Data entries
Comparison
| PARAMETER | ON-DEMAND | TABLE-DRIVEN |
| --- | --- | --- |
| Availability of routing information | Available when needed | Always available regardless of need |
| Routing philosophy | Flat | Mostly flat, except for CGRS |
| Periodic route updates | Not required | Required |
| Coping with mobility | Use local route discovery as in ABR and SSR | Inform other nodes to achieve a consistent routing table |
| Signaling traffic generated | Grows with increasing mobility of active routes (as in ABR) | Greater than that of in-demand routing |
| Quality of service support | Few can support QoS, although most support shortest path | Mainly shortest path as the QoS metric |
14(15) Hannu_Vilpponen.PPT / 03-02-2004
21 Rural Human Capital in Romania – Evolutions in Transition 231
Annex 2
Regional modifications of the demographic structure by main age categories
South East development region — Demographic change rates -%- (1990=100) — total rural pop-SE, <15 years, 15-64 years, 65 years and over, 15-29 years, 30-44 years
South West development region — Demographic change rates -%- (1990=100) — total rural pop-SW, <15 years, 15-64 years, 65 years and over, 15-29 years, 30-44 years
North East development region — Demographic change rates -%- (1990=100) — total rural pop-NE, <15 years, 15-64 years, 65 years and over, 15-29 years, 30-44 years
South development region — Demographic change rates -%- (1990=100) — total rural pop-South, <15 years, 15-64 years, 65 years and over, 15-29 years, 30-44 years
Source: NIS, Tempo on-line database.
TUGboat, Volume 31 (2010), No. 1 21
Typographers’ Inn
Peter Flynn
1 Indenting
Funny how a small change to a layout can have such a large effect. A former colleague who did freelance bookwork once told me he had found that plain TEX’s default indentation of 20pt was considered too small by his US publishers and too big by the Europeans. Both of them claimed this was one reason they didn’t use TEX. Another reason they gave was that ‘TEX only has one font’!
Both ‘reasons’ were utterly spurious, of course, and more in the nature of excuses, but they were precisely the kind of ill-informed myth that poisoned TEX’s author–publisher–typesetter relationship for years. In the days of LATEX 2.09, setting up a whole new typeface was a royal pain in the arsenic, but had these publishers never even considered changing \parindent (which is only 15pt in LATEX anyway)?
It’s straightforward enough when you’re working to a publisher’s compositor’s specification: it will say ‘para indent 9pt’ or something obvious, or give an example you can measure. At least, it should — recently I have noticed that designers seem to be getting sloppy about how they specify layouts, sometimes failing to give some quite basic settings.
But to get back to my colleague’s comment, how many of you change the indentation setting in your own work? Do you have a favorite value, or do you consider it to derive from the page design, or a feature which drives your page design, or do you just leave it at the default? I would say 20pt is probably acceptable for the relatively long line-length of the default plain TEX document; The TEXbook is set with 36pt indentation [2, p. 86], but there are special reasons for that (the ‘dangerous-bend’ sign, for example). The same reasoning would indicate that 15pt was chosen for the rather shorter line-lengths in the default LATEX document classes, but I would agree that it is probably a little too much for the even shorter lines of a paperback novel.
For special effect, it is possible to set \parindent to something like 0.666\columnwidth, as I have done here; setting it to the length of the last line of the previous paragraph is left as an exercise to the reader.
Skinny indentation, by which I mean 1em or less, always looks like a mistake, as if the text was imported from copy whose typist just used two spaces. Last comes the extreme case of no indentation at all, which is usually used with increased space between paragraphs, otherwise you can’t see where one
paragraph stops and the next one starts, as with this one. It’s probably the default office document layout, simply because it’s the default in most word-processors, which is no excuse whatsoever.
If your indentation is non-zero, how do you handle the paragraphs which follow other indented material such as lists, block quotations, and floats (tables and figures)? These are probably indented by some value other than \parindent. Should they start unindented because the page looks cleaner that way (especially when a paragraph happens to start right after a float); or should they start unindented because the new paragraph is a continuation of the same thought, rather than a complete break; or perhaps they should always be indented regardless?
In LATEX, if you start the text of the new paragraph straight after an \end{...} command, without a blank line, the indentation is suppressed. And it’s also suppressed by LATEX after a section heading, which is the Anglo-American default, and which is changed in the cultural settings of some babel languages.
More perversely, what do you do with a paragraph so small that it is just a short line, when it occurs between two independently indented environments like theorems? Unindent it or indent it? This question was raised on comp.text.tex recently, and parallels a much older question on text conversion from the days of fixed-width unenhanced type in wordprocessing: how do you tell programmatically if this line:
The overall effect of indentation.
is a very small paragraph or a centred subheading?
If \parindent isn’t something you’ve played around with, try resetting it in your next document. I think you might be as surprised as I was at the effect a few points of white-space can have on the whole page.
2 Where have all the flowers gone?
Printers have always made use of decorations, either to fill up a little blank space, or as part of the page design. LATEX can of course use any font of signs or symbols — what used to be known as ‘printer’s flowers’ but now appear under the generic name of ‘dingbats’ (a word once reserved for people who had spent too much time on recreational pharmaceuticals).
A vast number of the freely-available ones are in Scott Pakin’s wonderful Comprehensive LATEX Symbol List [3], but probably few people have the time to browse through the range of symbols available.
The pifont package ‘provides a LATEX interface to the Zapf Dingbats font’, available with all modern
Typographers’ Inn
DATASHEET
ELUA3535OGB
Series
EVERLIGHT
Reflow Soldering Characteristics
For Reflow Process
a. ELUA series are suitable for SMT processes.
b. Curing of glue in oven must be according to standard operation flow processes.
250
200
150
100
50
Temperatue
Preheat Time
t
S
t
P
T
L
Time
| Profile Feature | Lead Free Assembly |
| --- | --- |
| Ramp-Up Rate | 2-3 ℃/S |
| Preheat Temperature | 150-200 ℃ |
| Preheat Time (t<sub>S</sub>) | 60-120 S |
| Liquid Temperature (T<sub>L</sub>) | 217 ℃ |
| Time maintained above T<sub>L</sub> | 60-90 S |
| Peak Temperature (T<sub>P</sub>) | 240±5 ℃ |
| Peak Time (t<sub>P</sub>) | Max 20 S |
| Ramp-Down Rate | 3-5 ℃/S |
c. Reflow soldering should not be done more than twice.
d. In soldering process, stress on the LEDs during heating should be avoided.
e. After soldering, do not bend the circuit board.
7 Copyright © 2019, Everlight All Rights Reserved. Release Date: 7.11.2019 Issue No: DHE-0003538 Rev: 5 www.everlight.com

# Task instructions
Every line above with the word "small" is to be copied out.

# Solved problem
Funny how a small change to a layout can have such a large effect. A former colleague who did freelance bookwork once told me he had found that plain TEX’s default indentation of 20pt was considered too small by his US publishers and too big by the Europeans. Both of them claimed this was one reason they didn’t use TEX. Another reason they gave was that ‘TEX only has one font’!
More perversely, what do you do with a paragraph so small that it is just a short line, when it occurs between two independently indented environments like theorems? Unindent it or indent it? This question was raised on comp.text.tex recently, and parallels a much older question on text conversion from the days of fixed-width unenhanced type in wordprocessing: how do you tell programmatically if this line:
is a very small paragraph or a centred subheading?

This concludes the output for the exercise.